Switched-at-Birth Mystery Grows More Complex


They could not believe what they had heard. They would trust in their eyes only.

So it took a photograph--of a stranger whose features seemed so achingly familiar--to convince the Chittums, a central Virginia family, that something unbelievable had happened in a Charlottesville hospital three years ago.

The newspaper photo of Paula Johnson was unmistakable in its similarity with 3-year-old Rebecca Grace Chittum. They had the same soft face, the same fair features--proof positive to the Chittums that a foul-up in a hospital maternity ward in 1995 had left them and Johnson with the wrong daughters, an error that now poses a Solomonic dilemma for the state’s medical and legal systems.


“We didn’t want to accept it,” Mary Watts, an aunt of one of the girls, said Monday. “The picture made us believers.”

The mystery of how Rebecca Grace Chittum and Callie Marie Johnson were switched as infants was complicated enough when it was first disclosed late last week by officials at the University of Virginia Medical Center. Chief of Staff Thomas Massaro reported that the hospital was unable to explain how the mix-up occurred. Insisting they had taken proper precautions and concluding the switching was a criminal act, Massaro said hospital officials have requested an investigation by Virginia State Police.

But the uncertain prospects looming before the two children grew more byzantine as relatives reported Monday that Kevin Chittum, 25, and girlfriend Whitney Rogers, 19, the parents of one of the switched girls, had died along with five others in a highway car wreck July 4.
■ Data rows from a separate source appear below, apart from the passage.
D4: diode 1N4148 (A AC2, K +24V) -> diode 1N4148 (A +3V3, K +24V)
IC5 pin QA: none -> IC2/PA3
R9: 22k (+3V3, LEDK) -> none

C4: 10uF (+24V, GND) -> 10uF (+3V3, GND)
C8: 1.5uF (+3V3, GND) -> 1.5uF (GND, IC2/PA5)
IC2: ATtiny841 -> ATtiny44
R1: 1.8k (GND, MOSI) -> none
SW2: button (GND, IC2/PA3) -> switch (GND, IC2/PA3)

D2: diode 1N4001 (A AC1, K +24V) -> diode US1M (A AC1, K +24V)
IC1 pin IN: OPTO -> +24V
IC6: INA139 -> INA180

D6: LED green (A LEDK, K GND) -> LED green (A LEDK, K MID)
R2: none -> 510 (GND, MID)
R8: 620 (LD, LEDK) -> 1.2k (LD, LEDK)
The lack of one set of natural parents--and the possible intrusion of relatives and likely involvement of lawyers and judicial officials--threaten to thrust the case of the two little girls into a realm unique in the annals of family law.
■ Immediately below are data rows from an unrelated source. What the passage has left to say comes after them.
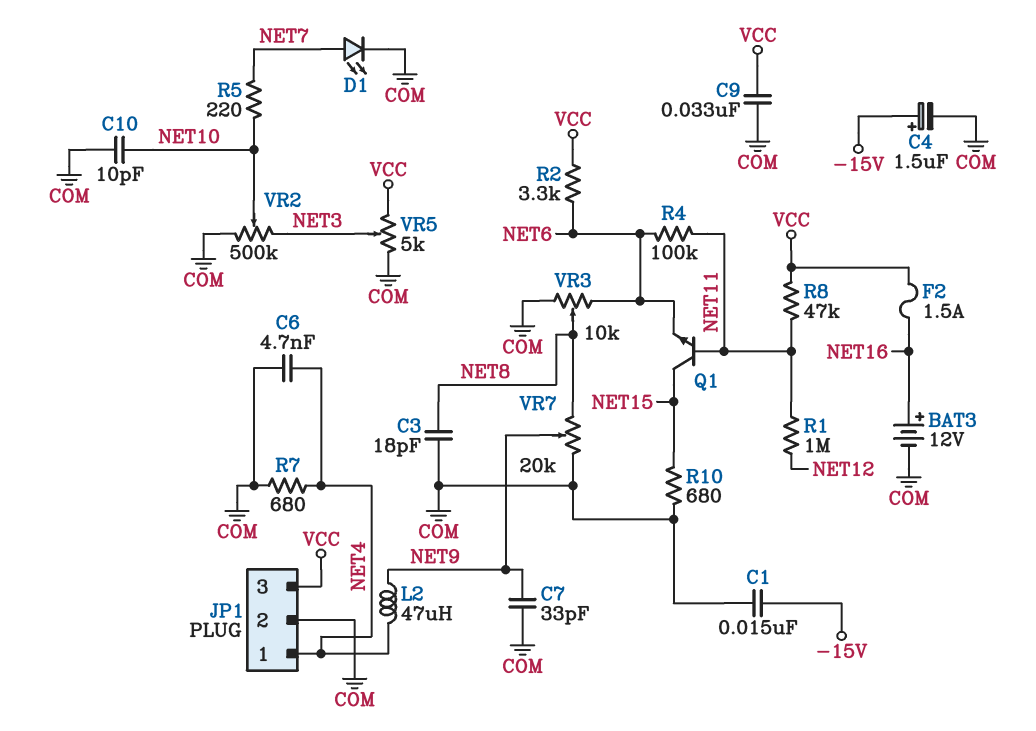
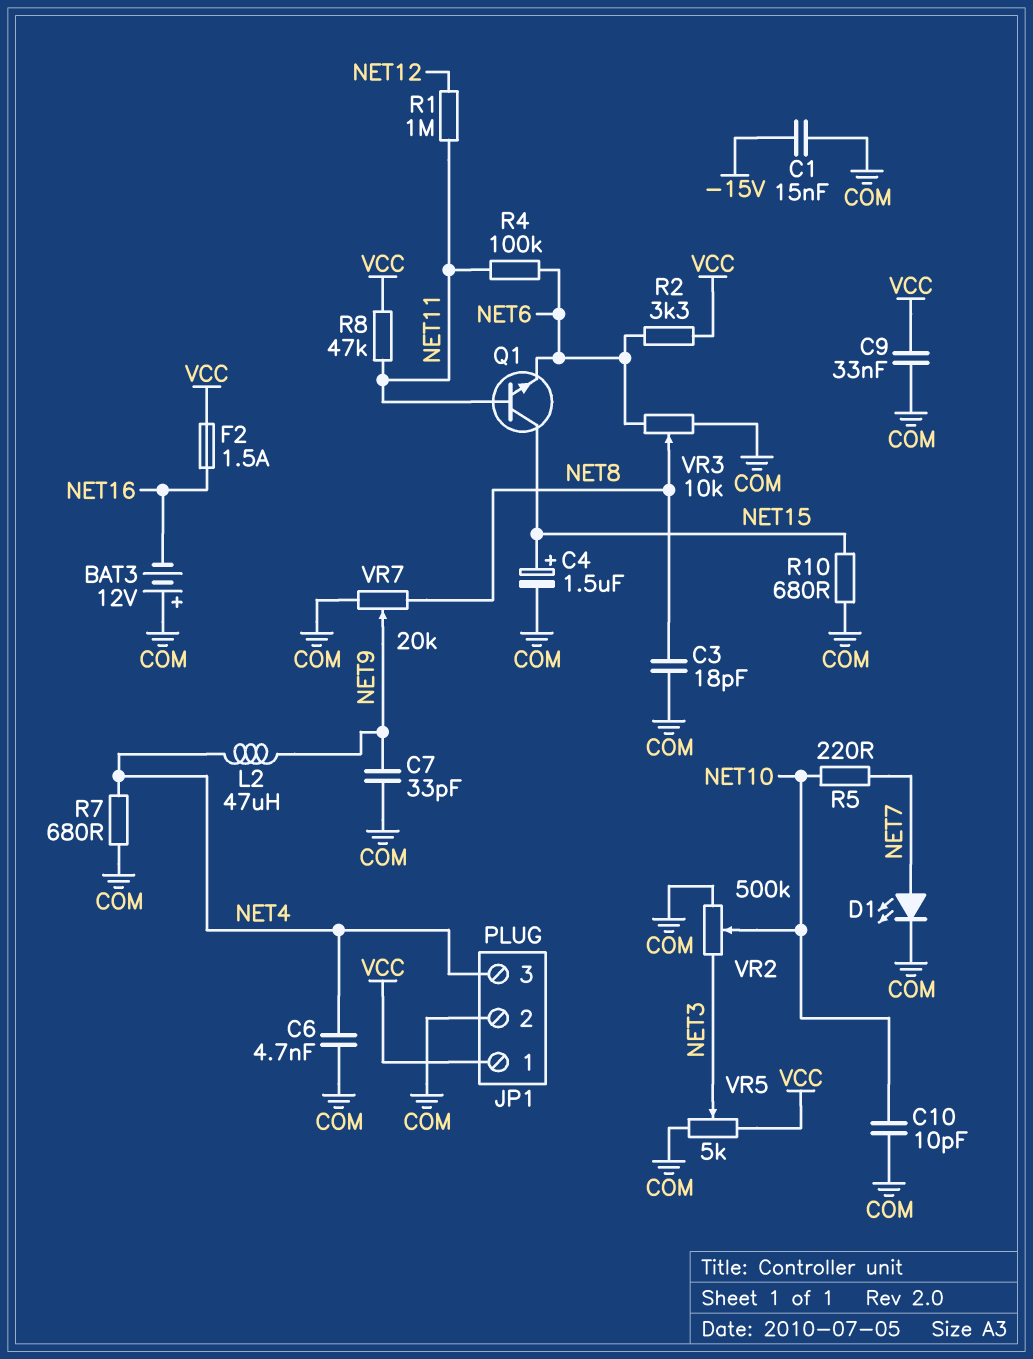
BAT3: 12V (plus NET16, minus COM) -> 12V (plus COM, minus NET16)
C4: 1.5uF (plus -15V, minus COM) -> 1.5uF (plus NET15, minus COM)
JP1 pin 1: NET4 -> VCC
JP1 pin 3: VCC -> NET4

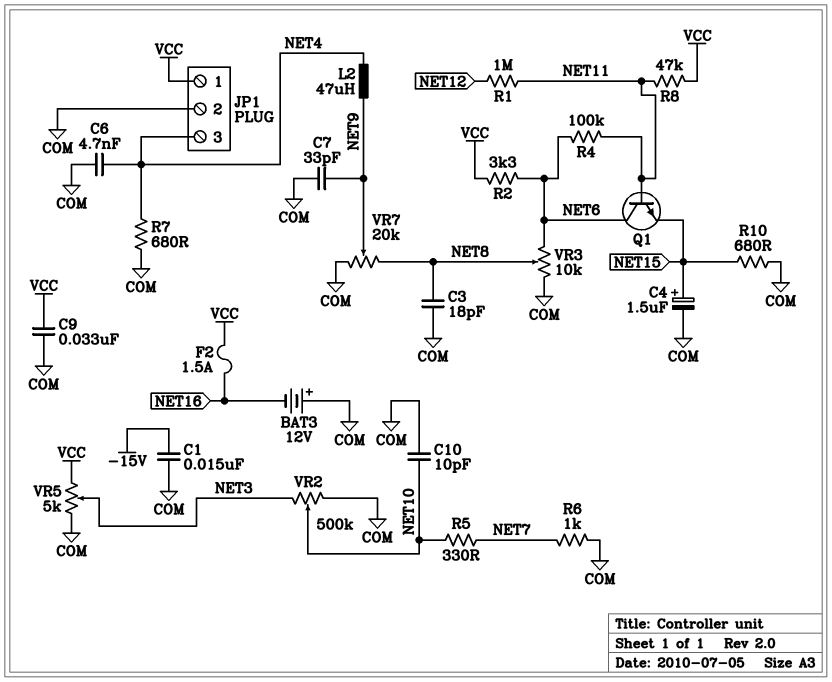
D1: LED (A NET7, K COM) -> none
Q1: NPN (B NET11, C NET15, E NET6) -> NPN (B NET11, C NET6, E NET15)
R5: 220 (NET7, NET10) -> 330 (NET7, NET10)
R6: none -> 1k (COM, NET7)

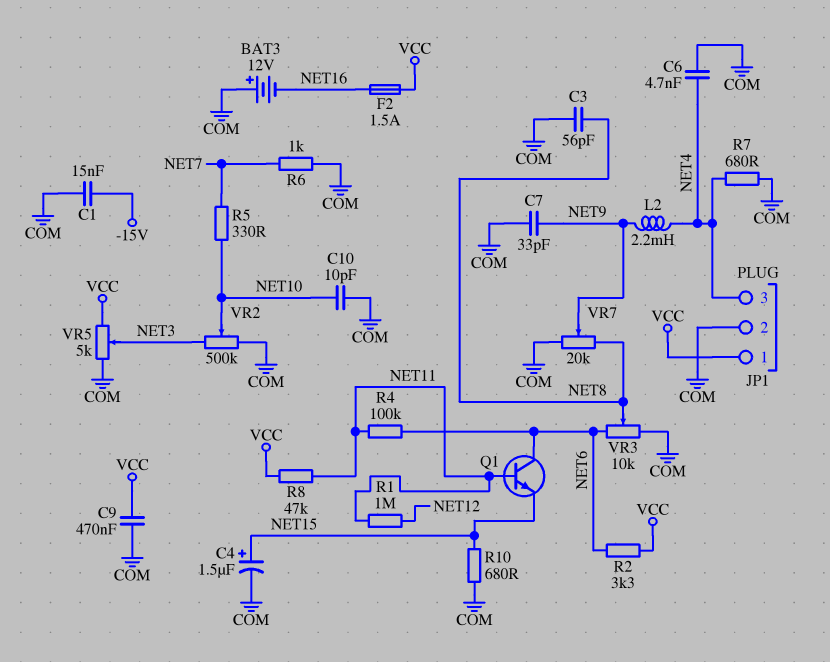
C3: 18pF (COM, NET8) -> 56pF (COM, NET8)
C9: 33nF (COM, VCC) -> 470nF (COM, VCC)
L2: 47uH (NET4, NET9) -> 2.2mH (NET4, NET9)

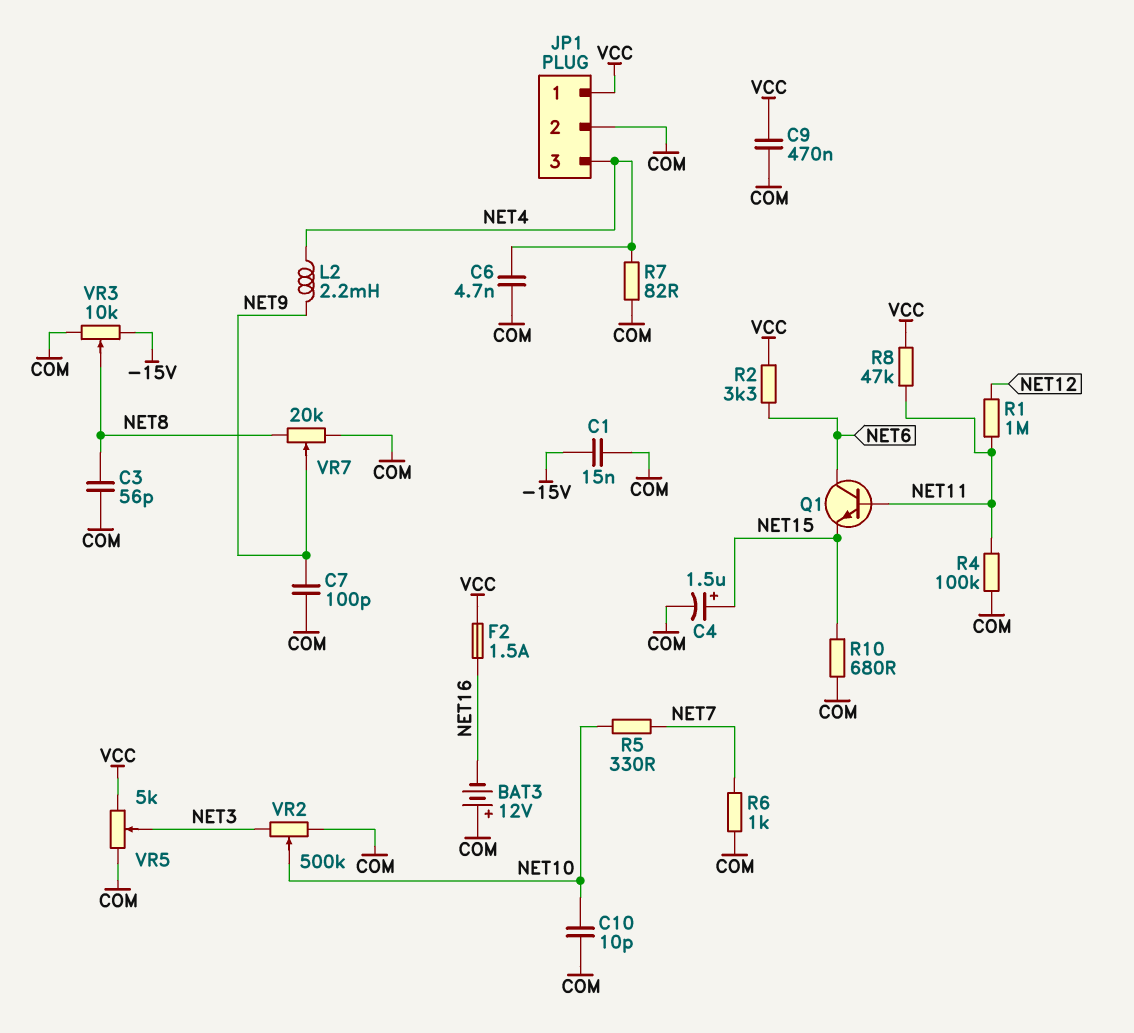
C7: 33pF (COM, NET9) -> 100pF (COM, NET9)
R4: 100k (NET6, NET11) -> 100k (COM, NET11)
R7: 680 (COM, NET4) -> 82 (COM, NET4)
VR3: 10k (COM, NET6, wiper NET8) -> 10k (-15V, COM, wiper NET8)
“I’m wondering how any judge would approach it,” said Betty A. Thompson, an Arlington, Va., attorney and state bar official. “It’s not a set of facts you’re going to find easy precedents for.”

One complication will be the role of the hospital. Although rare, instances of baby-switching have cropped up over the years. The most celebrated in recent years was that of 14-year-old Kimberly Mays, a Florida teenager who was switched at birth, then waged a court battle in the early 1990s to remain with her adoptive parents despite efforts by her natural parents to win her back.

Most hospitals take precautions to ensure infants end up in the arms of the proper parents. For decades, maternity wards have banded the wrists of mothers and children with identity bracelets and taken footprints, photographs and physical assessments. In recent years, computer charts have added to the wealth of information.

“It’s unfortunate when this occurs, but it happens so infrequently,” said Edward Flores, associate director of security at NYU Medical Center in New York and president of the International Assn. for Health Care Security and Safety. When identities are switched, Flores noted, it is almost always “human error.”

University of Virginia hospital officials said they had taken all of those precautions during the births of Rebecca and Callie Marie. But Paula Johnson, who discovered something was amiss when a custody dispute DNA test led her to realize Callie Marie was not her biological child, has told friends that her birth daughter was not given proper wrist and ankle identification bracelets. Hospital officials deny that claim.

For the moment, Watts said, what the parents and guardians of the two children plan to do is being kept under wraps by lawyers. “The last thing I heard is that the grandmom is going to try and keep Rebecca,” Watts said of Rosa Lee Chittum, Kevin Chittum’s mother. Paula Johnson, 30, reportedly wants to keep Callie Marie, even though Rebecca appears to be her natural daughter.

But snags could lead to a courtroom. Some Chittum relatives have talked of trying to take custody of Callie Marie, said Watts--who also would like to see the children returned to their biological families. Paula Johnson’s custody battle further complicates the picture.

“What this will turn on is what’s in the best interest of the children,” Thompson said.

And in that, the case may be less an oddity than an extreme version of the fracturing of the American family.

“Families just aren’t as intact as they used to be, and the legal system has become more flexible in dealing with that,” Thompson said. “What you see today is more joint legal custody and when you have families on both sides making strong cases for custody, that’s the direction judges like to go in. I wouldn’t be surprised to see that kind of resolution in this case.”